Written December 4, 2015

A Developer's Guide to Powershell Deployment Automation

PART I

Scene notesIt’s Sunday night. 9:30 pm to be exact. The kids are finally asleep. The hiss of the record needle stings Bill from across the room as a Jawbone wafts Mancini. One rock gently spins, melting in a finger of Scotch. It’s clearly deployment time. Bill wonders where his RSA key is as he rifles through his tattered Ted Baker bag (clearly a prized possession).
He sighs heavily and begins muttering “The VPN is acting up AGAIN. Go figure. pause I’m in. pause Where’s IT? Late again …” The chat window opens.

Br: Hey Bill, you here? B: Yeah man, sup? Br: Ready? B: As I’ll ever be, I suppose. Br: Stopping the service on TUBES. B: OK. Br: Copying the files over. B: Ok … just ping me when it’s done and I’ll test.
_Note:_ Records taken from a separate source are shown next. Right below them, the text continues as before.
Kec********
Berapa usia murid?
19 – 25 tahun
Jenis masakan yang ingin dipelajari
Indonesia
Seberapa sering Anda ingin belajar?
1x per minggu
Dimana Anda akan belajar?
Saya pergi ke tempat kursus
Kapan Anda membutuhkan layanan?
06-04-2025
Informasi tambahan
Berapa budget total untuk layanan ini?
Br: The copy failed. Let me try this again.

B: K. (5 min. later) Br: Ok TUBES is done. Moving onto SOCKETS B: Testing. (45 min. later) B: Can you just stop the service on all of them and deploy the backups? Br: Where are they? B: The services or the backup files? Br: The backup files. B: Um, where ever you put them? Is this a trick question? Br: I didn’t copy them anywhere, was I supposed to? B: It’s the second step in the word doc dude … B: Brb. Need more whiskey. Br: K cries pierce through the jawbone now playing Ed Thigpen B: Little one is up again. Look can you just get the files from last Sunday’s deployment off the share and copy them back over onto all the servers? I’ll be right back. Br: Ok, but do I have to stop the service if it’s running? B: FOLLOW THE BACKOUT INSTRUCTION IN THE WORD DOC … I’ll brb. (scene)


Let me start by saying, I get it. I know where you are. I’ve been there. It’s not pretty, but it works. This is how it has to work sometimes. But … it can be better. And getting there is not dramatic or scary. It’s not their fault. It’s not IT’s fault. You’re the developer. You need to get in there and get this straightened out. And we can do it. We can do it together.